So to save the fishes lives, immediately you must increase the amount of dissolved oxygen in the water. You can start by opening the lid and getting the top of the water moving...even if that means having to blow a fan on it. When the water interacts with the atmosphere, gases are exchanged. Also, open the windows or doors to outside and get some fresh air inside the office...a lot of inside air is stale and overly rich in CO2. You also need to lower the tank's water level by removing some of the water...a couple inches at least...so that when the water returns to the tank from the filter, it makes a big splash when it hits the water's surface. This will create some annoying sound but it's temporary. Does he have a aerator/bubbler installed inside the tank? If not, one needs to be...tonight if possible, but IMO the splash and movement at the water's surface is most important. 

How warm is the water? Some will argue this point, but IMO tetras in general thrive best in cooler water...and since cooler water holds more oxygen, that's something to consider. Allow the water temp to gradually drop by turning down the thermostat on the heater. I won't tell you how far I'd personally allow it to drop cuz I can't see the big picture from here and I tend to push limits...but I'm comfortable telling you to go as low as 72. The angelfish will tolerate that temp just fine. I can't remember what the other fish species were? 

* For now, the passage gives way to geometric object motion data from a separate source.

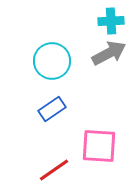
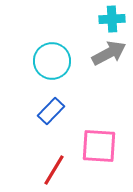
cyan cross: moved 1 px right, 2 px up
blue rectangle: moved 1 px left, 2 px down; rotated 12 degrees counterclockwise
red line: rotated 24 degrees counterclockwise
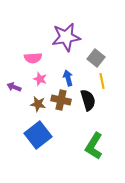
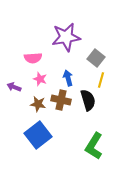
yellow line: moved 1 px left, 1 px up; rotated 28 degrees clockwise
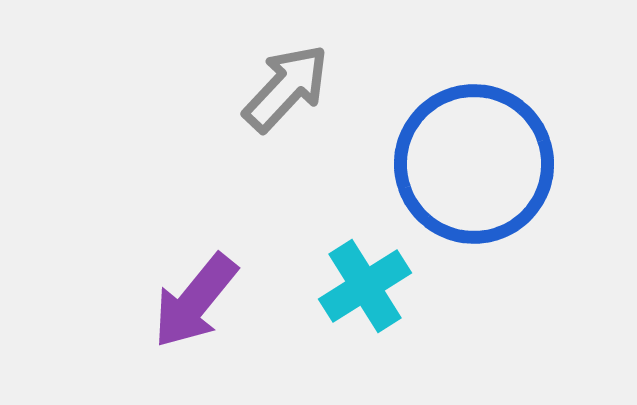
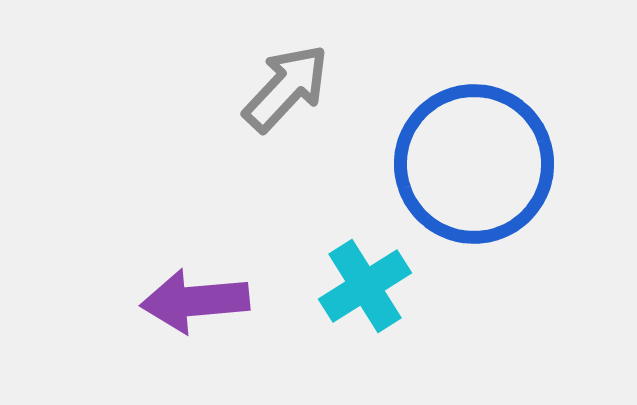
purple arrow: rotated 46 degrees clockwise
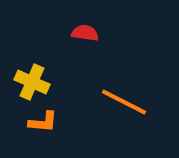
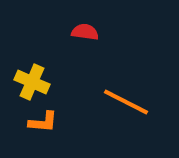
red semicircle: moved 1 px up
orange line: moved 2 px right
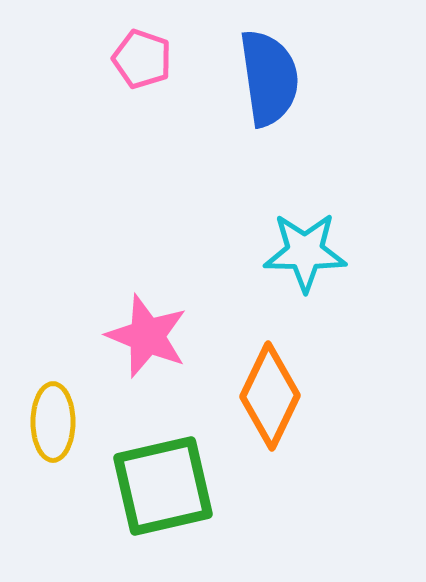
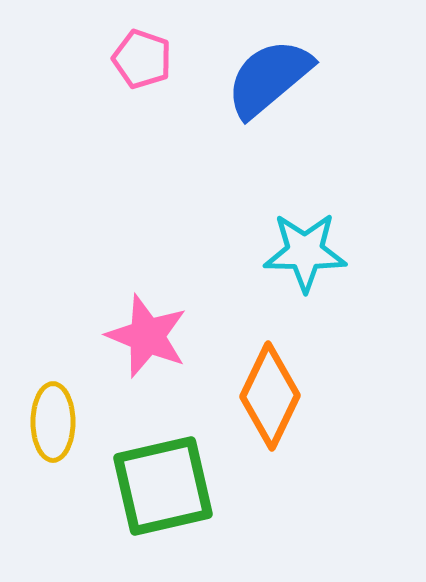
blue semicircle: rotated 122 degrees counterclockwise
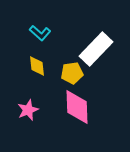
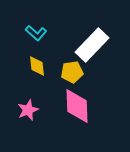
cyan L-shape: moved 4 px left
white rectangle: moved 4 px left, 4 px up
yellow pentagon: moved 1 px up
pink diamond: moved 1 px up
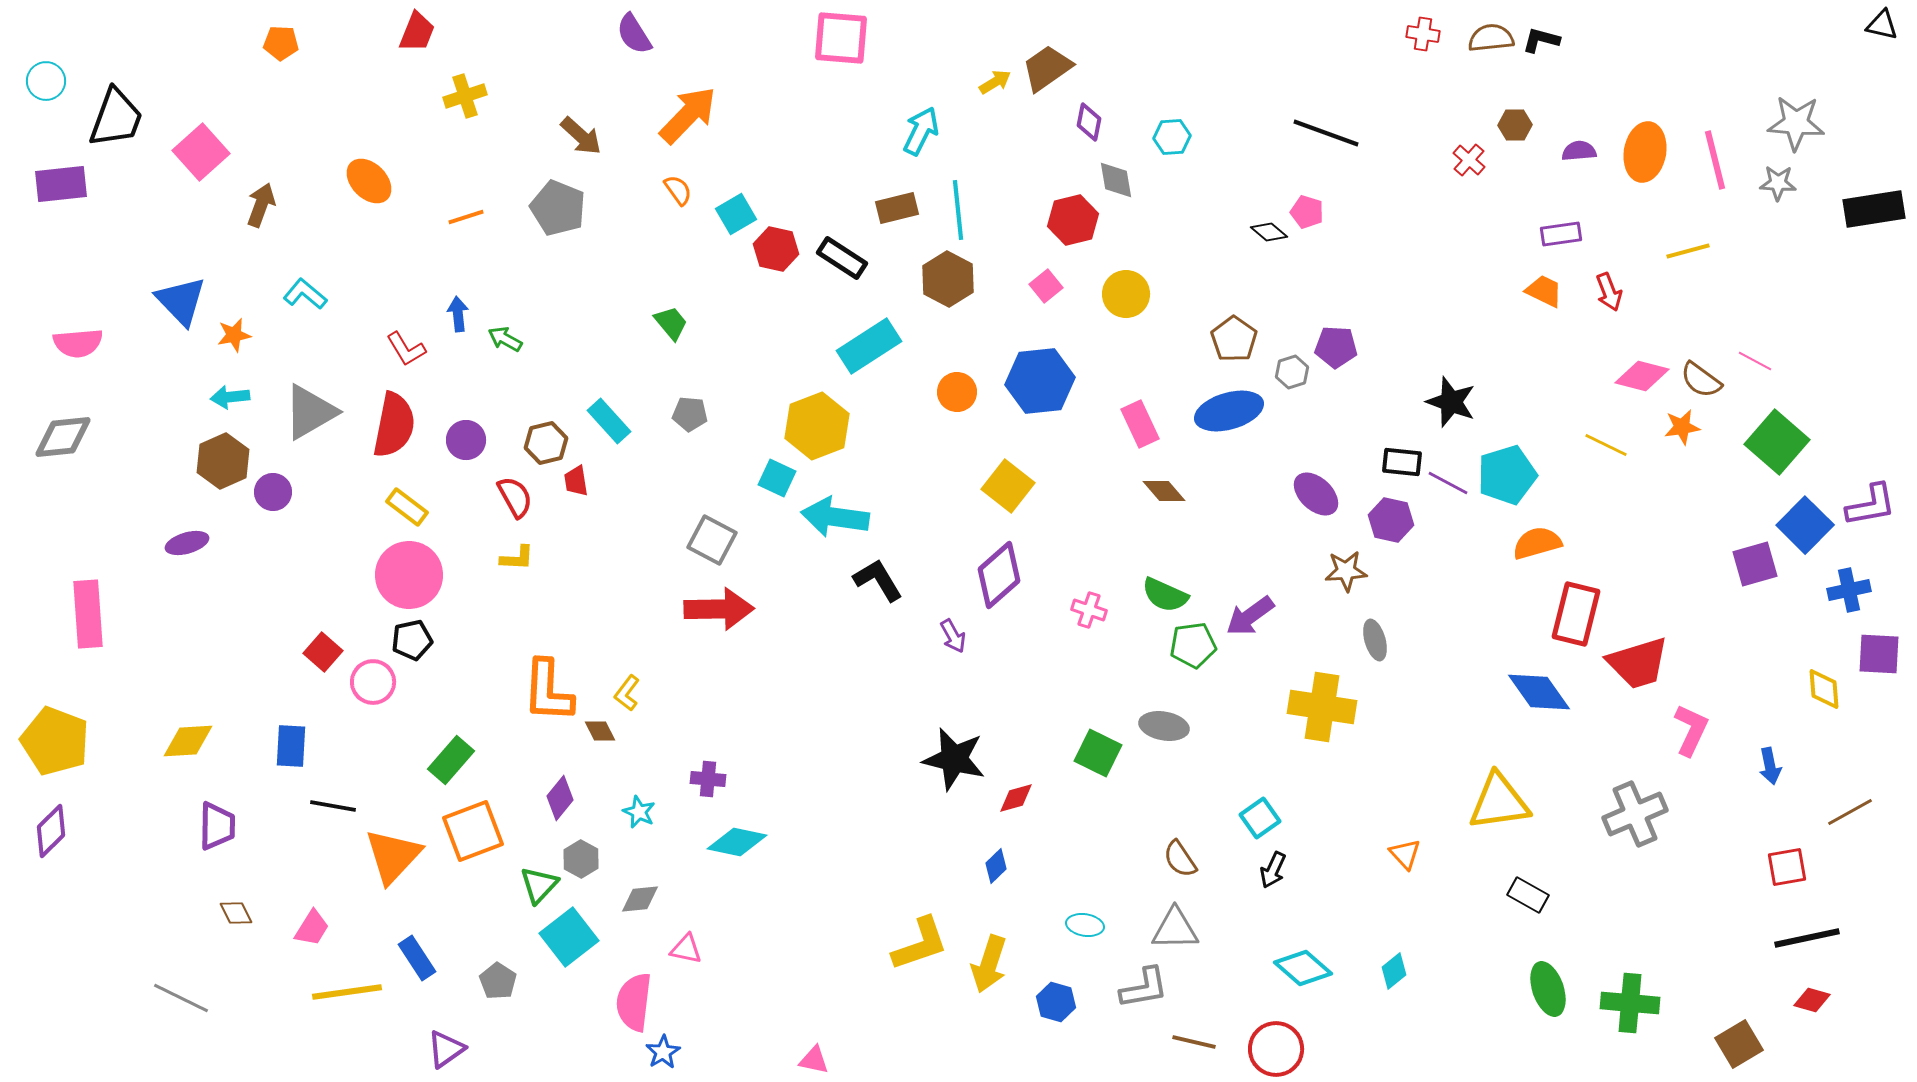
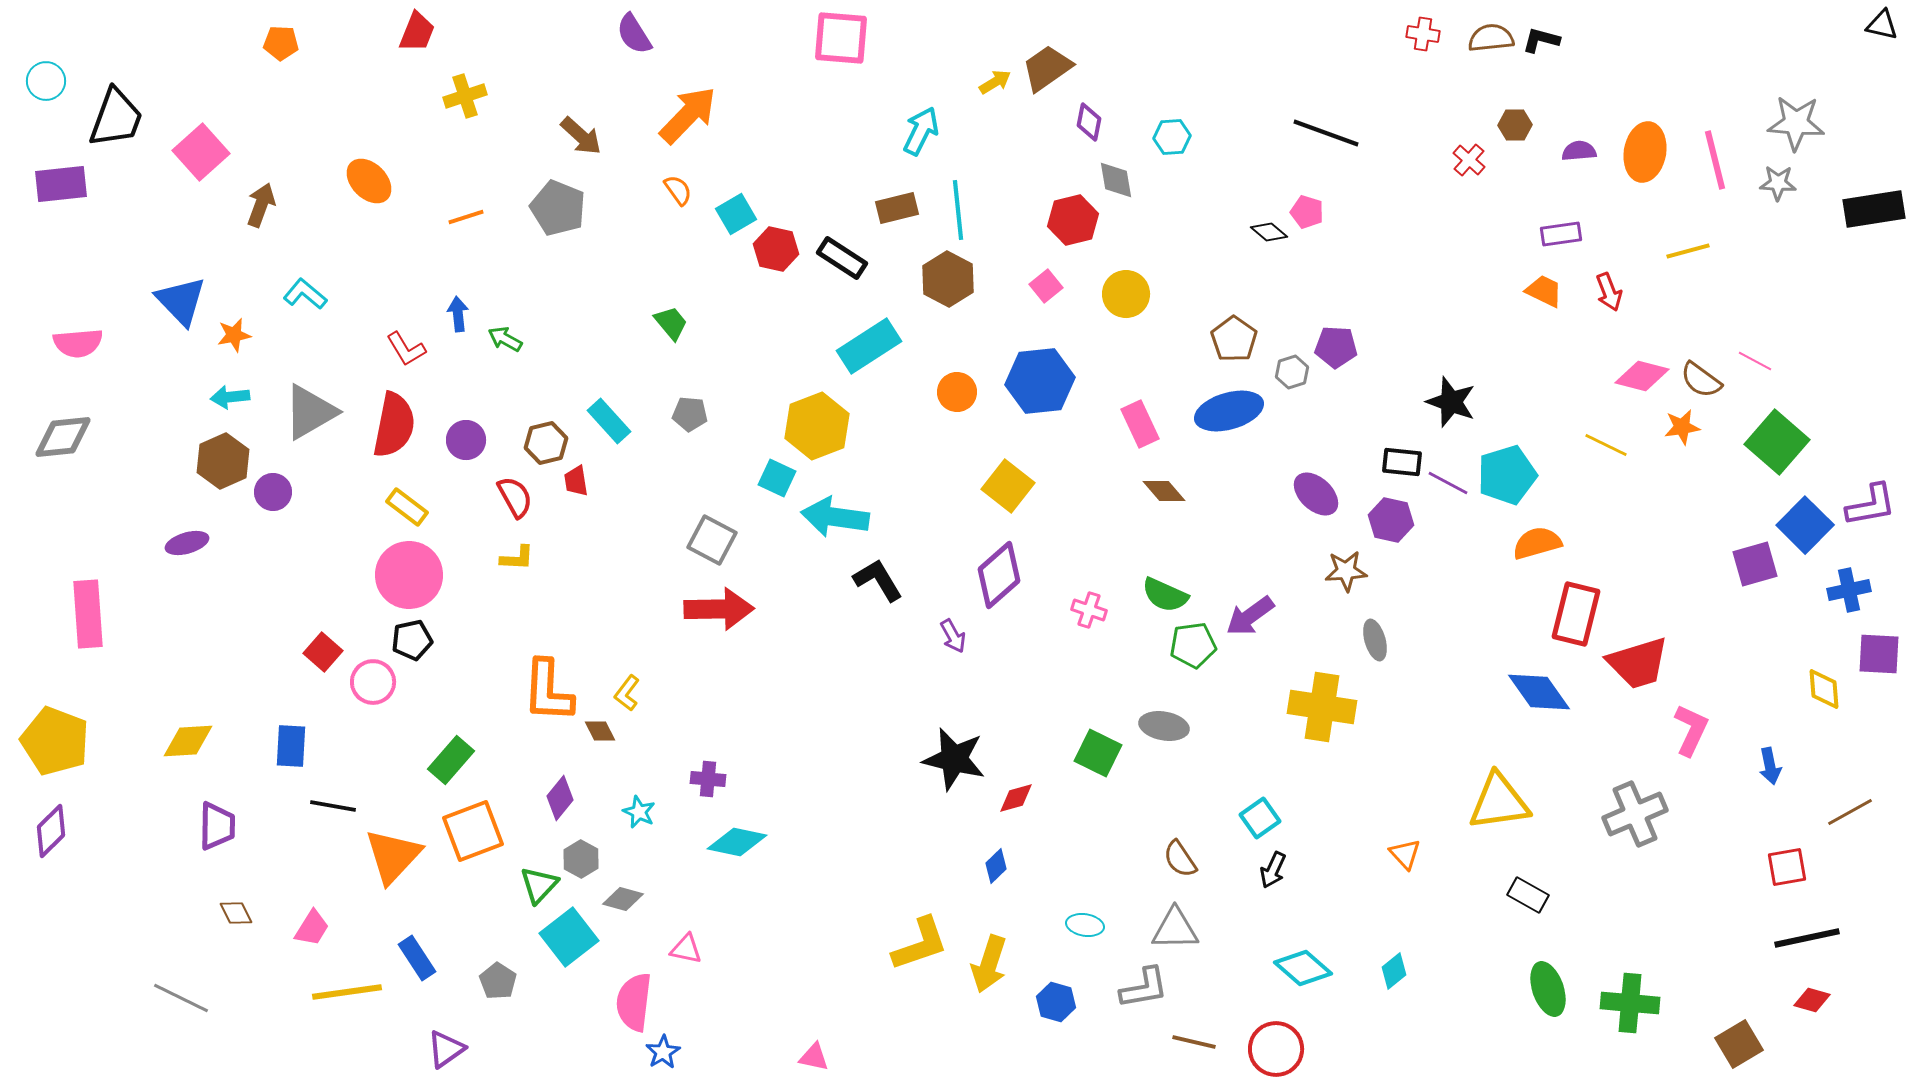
gray diamond at (640, 899): moved 17 px left; rotated 21 degrees clockwise
pink triangle at (814, 1060): moved 3 px up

And yes, the angelfish needs to go...they really aren't appropriate for a community tank anyway IMO and I've kept many. A testing kit is needed immediately...you simply cannot go another day without knowing minimally what the ammonia, nitrate, nitrite, and pH levels are. And respectfully...this isn't on Petsmart, it's on your boss. It's his responsibility to know how to care for his pets, before he buys them.

All that said I just want to say what an awesome person and employee you are to address your bosses irresponsibility...at quitting time even. I don't know you but as a fish enthusiast and animal lover in general, I appreciate what you're doing. Thank you. And I apologize for my abrupt run-on thoughts but I was thinking/typing fast so I could send the message before you left...for the fishes sake.


----------



## stephieboo (Aug 1, 2013)

That was my bad, it was the heater put in, not a filter, wasn't thinking while I typed!

Before I left, I turned the heater down and actually pulled some water out of the aquarium so the moving water made some bubbles. ( It was all the way to the top ) It was the only two thinks I could think to do really quickly.

Today I went to petsmart and I got the water tested, and they said everything was perfectly fine. The water is at 76 degrees and I went and got a live plant because I was doing some research and it said it helps put some oxygen in the tank?

The fish are swimming around now and look a little better, some of them are sitting at the bottom, but still quite lively.

Two of the neon tetras died last night, and when I went to get the water tested, I asked the guy that worked there and he said all their tetras they've been having problems with.. so maybe that wasn't on me when they died. :|

The good news is, my hubby and I had bought a 50 gallon tank a few days ago and I've been doing research before I add water and even think about the fish I put... but once it's ready I'll be taking my bosses angelfish and working my community around the cute little guy.


----------



## stephieboo (Aug 1, 2013)

And I've been doing a lot of research on the nitrogen cycle, and god.. is it confusing. I've read maybe three different pages on it, and still want to do more research so I understand it right. :|


----------